Les évolutions récentes du droit interne s’accordent-elles avec le nécessaire respect de la dignité humaine ?

L’arrêt JMB c. France, en mettant en exergue le problème structurel de la surpopulation carcérale et l’inefficience des réponses juridiques, a emporté des évolutions rapides. La chambre criminelle a opéré un revirement de jurisprudence remarqué en consacrant pour la première fois l’opérationnalité du respect du principe de la dignité des personnes placées en détention provisoire par la possibilité de libérer la personne, le cas échéant sous surveillance électronique (Cass. crim. 8 juillet 2020, n° 20-81.739). Cette issue toutefois ne concernait pas les personnes condamnées.
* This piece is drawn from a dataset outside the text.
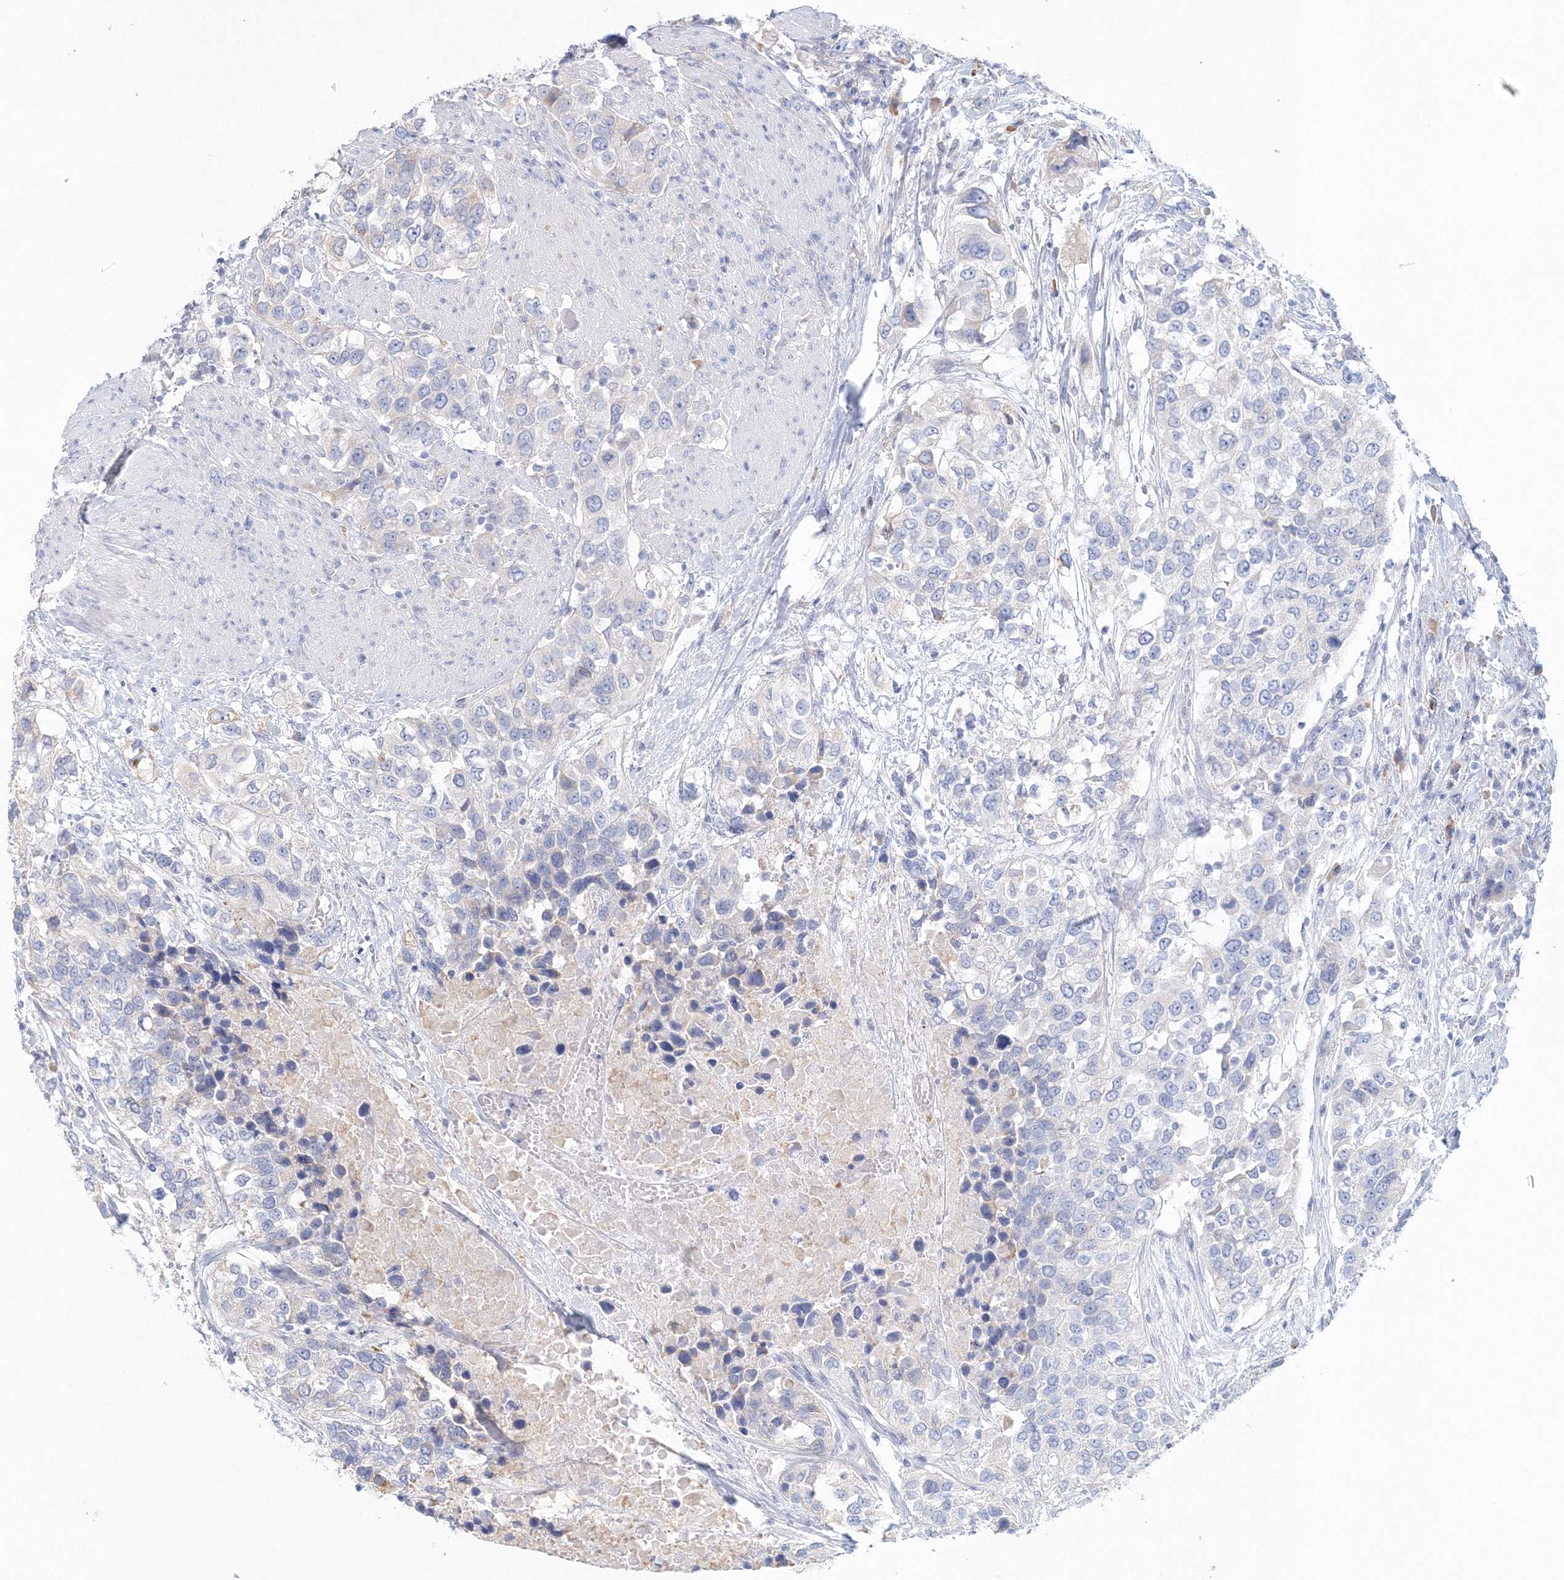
{"staining": {"intensity": "negative", "quantity": "none", "location": "none"}, "tissue": "urothelial cancer", "cell_type": "Tumor cells", "image_type": "cancer", "snomed": [{"axis": "morphology", "description": "Urothelial carcinoma, High grade"}, {"axis": "topography", "description": "Urinary bladder"}], "caption": "Tumor cells show no significant staining in high-grade urothelial carcinoma.", "gene": "VSIG1", "patient": {"sex": "female", "age": 80}}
Le Conseil constitutionnel de son côté, dans une décision du 2 octobre 2020, en l’état des limites de l’office du juge administratif, a exigé de créer un recours juridictionnel permettant au justiciable d’obtenir qu’il soit mis fin à des conditions de détention indigne (Cons. const. 2 oct. 2020, n° 2020-858/859, QPC).

Le législateur est alors intervenu avec la loi n° 2021-403 du 8 avril 2021 instituant un nouveau recours devant le juge judiciaire pour mettre un terme aux conditions indignes de détention, devant le juge des libertés et de la détention pour les prévenus et devant le juge de l’application des peines pour les condamnés (art. 803-8 du code de procédure pénale). Au vu de l’augmentation exponentielle de la surpopulation carcérale, force est cependant de constater l’échec des réponses apportées.

L’état de surpopulation carcérale est-il tolérable ?

La récurrence du phénomène de la surpopulation pourrait laisser entendre qu’aucune échappatoire n’existe. En réalité, la dernière étude européenne (Conseil de l’Europe, SPACE I, « Prison populations », PC-CP (2022) montre que le taux français de 115,7 détenus pour 100 places – qui a fortement augmenté depuis – situait la France parmi les neufs pays dont la densité carcérale est supérieure à 100 places (sur 46 pays). Seuls deux États (Chypre et Roumanie) connaissent une densité carcérale supérieure à la France. Il est donc avéré que la surpopulation carcérale concerne une minorité de pays en Europe.

La réponse pour la France tient principalement dans l’élaboration d’un énième programme de construction de nouveaux établissements pénitentiaires (17 000 places supplémentaires à l’horizon 2027) dont le fardeau pour les finances publiques apparaît de plus en plus douloureux (V. le rapport de la Cour des comptes), alors même que l’augmentation du parc mène en réalité à un usage plus fréquent de la peine privative de liberté, ce qui a pour effet d’absorber les nouvelles capacités et peut inciter d’ailleurs à recourir plus fréquemment à la détention provisoire qui atteint déjà un taux fort élevé (plus de 26 % et en augmentation de 4,2 % entre mars 2023 et 2024). Or, les expériences étrangères démontrent que le phénomène de surpopulation carcérale ne peut-être endigué qu’en ambitionnant une politique pénale et pénitentiaire globale et cohérente. La multiplicité de rappels à l’ordre récents (not. décision du 12/14 mars 2024 du Comité des ministre du conseil de l’Europe, avis du 14 sept. 2023 du contrôleur général des lieux de privation de liberté), invitent désormais à adopter urgemment une réponse puissante et de réfléchir sérieusement à instaurer un mécanisme national de régulation carcérale, tel que suggéré opportunément par les Etats généraux de la justice.